ALM : Instaurer une démocratie au Maroc, passe-t- il forcément par l’effacement du rôle de l’Etat ?
Hassan Chami : Je ne crois pas. Il ne s’agit ni plus ni moins que d’une redéfinition du rôle de l’Etat. Dans sa conception ancienne, L’Etat se devait de prendre effectivement en charge tous les aspects relatifs à la gestion de la chose publique. Maintenant, et étant donné les changements survenus à sa définition même, il se recentre sur les enjeux essentiels du pays. En d’autres termes, l’Etat s’occupe désormais de la sécurité, la définition des perspectives d’avenir et la création des conditions à même de garantir la réalisation de ces perspectives. Pour résumer, le rôle de l’Etat est plutôt de faire faire que de faire. Le tout avec une approche participative à laquelle tous les acteurs, politique, économiques et sociaux sont amenés à contribuer.
L’Etat n’est donc plus le seul à avoir le dernier mot ?
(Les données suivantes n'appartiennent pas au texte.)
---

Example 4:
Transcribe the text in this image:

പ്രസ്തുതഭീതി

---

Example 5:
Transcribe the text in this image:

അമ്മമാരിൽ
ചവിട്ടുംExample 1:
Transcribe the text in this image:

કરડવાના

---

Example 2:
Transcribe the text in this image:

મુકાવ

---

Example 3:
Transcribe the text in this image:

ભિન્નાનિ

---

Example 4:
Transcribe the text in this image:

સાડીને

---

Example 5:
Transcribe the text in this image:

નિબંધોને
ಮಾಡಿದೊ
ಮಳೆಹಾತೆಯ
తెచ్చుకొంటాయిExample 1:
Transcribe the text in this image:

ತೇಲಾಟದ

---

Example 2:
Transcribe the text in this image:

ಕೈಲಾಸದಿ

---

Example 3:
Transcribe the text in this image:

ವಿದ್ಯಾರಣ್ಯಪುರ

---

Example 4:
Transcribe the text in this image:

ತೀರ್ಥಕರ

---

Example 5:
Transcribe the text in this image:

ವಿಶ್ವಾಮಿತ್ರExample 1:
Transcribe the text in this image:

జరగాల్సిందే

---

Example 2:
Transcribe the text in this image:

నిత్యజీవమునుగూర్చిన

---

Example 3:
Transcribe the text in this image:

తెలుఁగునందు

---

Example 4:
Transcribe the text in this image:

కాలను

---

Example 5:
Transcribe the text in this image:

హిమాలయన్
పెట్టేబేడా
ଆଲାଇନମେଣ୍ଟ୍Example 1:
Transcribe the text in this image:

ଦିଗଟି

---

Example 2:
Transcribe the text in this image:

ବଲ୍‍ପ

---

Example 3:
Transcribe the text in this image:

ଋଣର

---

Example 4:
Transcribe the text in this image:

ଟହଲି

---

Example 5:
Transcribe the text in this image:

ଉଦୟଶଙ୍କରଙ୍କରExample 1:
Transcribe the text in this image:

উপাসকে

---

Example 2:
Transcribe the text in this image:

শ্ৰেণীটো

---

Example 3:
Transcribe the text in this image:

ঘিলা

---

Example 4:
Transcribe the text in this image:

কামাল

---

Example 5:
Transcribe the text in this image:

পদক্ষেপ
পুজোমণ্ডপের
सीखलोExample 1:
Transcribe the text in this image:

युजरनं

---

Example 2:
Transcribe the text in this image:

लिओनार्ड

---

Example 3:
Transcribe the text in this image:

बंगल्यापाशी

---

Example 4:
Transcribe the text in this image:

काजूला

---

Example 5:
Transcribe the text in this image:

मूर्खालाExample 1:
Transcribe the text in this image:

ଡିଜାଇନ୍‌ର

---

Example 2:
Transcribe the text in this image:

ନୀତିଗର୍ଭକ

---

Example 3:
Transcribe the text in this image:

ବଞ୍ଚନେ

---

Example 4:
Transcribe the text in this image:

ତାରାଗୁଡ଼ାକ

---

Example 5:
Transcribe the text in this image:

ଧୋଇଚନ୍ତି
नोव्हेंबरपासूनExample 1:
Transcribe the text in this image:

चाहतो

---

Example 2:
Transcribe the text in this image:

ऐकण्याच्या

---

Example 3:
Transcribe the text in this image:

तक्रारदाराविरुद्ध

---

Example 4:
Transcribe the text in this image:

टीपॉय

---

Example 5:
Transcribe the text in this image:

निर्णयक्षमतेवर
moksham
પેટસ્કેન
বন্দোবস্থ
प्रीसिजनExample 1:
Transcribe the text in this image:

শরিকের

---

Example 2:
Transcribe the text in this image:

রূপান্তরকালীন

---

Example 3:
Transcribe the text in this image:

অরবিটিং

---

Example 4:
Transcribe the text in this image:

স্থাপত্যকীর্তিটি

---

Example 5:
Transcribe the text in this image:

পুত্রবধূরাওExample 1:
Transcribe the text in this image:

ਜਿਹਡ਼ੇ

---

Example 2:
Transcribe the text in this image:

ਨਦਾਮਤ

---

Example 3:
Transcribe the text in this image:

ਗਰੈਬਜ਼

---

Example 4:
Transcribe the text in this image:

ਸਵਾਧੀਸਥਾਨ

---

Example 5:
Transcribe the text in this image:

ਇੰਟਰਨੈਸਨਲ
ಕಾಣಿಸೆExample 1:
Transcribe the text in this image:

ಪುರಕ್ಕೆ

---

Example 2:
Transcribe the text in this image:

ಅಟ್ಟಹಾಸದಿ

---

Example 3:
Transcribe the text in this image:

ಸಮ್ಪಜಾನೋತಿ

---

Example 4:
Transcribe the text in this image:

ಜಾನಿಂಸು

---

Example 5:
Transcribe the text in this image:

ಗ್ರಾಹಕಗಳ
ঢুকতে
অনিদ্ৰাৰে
Nous sommes dans une époque où l’on tend à sortir d’un cadre national dont l’envergure, et quelle qu’en soit l’étendue, reste limitée, pour embrasser un cadre international, universel. Sur le plan économique, force est de constater l’absence de plus en plus remarquable de frontières, physiques comme douanières. Nos produits sont concurrencés par tout ce qui vient de l’extérieur. A partir du moment où l’on accepte la mondialisation, où l’on adhère à ses principes, on se retrouve dans l’obligation d’accepter également ses conditions.
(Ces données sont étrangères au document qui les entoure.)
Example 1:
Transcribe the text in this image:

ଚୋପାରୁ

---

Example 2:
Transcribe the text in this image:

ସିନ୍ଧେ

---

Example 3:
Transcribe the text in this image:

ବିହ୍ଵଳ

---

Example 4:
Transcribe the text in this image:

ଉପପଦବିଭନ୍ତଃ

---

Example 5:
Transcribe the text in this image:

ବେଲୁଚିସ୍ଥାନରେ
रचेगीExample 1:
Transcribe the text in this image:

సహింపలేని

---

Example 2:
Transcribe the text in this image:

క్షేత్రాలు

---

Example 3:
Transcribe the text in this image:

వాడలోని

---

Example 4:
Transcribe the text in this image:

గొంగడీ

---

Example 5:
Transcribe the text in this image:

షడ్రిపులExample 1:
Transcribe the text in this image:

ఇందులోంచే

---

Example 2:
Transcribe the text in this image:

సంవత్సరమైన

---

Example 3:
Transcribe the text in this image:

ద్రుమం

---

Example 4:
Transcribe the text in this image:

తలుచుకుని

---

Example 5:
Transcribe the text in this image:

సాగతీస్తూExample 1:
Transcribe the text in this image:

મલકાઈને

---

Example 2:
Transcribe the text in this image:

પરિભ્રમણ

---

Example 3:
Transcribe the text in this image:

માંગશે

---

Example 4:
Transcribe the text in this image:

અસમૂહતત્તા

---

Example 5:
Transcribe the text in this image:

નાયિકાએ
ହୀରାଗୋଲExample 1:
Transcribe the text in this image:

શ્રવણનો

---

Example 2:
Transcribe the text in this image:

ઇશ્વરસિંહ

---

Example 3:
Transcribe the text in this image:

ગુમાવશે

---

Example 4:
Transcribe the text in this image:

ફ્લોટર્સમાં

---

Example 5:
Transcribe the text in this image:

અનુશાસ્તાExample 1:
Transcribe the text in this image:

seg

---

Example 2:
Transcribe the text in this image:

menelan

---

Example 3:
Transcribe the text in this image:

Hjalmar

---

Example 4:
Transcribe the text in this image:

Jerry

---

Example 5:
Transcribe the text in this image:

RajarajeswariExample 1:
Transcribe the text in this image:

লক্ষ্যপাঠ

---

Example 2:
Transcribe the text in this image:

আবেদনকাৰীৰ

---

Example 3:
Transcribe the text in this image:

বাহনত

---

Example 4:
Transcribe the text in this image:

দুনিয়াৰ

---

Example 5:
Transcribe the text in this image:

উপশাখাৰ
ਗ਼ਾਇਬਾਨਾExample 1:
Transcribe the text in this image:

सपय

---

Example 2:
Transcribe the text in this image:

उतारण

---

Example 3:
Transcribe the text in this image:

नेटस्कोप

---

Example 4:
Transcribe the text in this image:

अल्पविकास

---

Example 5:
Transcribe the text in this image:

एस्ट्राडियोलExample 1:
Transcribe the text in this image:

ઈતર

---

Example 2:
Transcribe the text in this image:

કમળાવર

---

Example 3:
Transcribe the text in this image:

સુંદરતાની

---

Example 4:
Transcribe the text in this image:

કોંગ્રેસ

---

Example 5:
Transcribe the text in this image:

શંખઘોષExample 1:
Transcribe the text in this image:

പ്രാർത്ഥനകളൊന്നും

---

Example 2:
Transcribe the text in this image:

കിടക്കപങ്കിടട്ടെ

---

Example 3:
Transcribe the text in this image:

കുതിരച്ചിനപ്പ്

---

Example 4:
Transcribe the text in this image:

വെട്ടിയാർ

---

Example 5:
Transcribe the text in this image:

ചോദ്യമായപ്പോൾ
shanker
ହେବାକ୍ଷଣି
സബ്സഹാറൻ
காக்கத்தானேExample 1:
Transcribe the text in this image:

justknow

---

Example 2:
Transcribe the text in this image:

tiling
Ces conditions consistent surtout à se mettre au diapason de ce qui est de rigueur sous d’autres cieux. Développement économique et démocratie étant intimement liés, l’on ne peut se targuer d’avoir la volonté politique de faire avancer les choses sur un plan précis, économique et social dans ce cas de figure, sans instaurer le système démocratique et libéral qui lui est nécessaire. L’un ne va pas sans l’autre.
Au risque peut-être d’assister à l’effritement des valeurs nationales, de notre identité et de subir les excès que cela peut engendrer ?
Pas du tout, il faut tout d’abord considérer que les citoyens, et les membres de la société civile sont des gens responsables. La liberté des uns s’arrête là où commence celle des autres.
Il faut convenir qu’au début, et étant peu familiers à certaines valeurs, l’on a généralement peur de sortir d’un système organisé pour aller vers plus de liberté. Mais l’expérience prouve que quand un système de liberté s’installe, de nouvelle règles et les frontières à ne pas dépasser s’installent en même temps.
Avec cependant un avantage, c’est que la démocratie est un système évolutif dans la mesure où il permet une adaptation en permanence aux nouveaux besoins, aux nouvelles tendances tout en restant régi par les même principes. Et puis, l’on sait bien que les carcans finissent fatalement par exploser.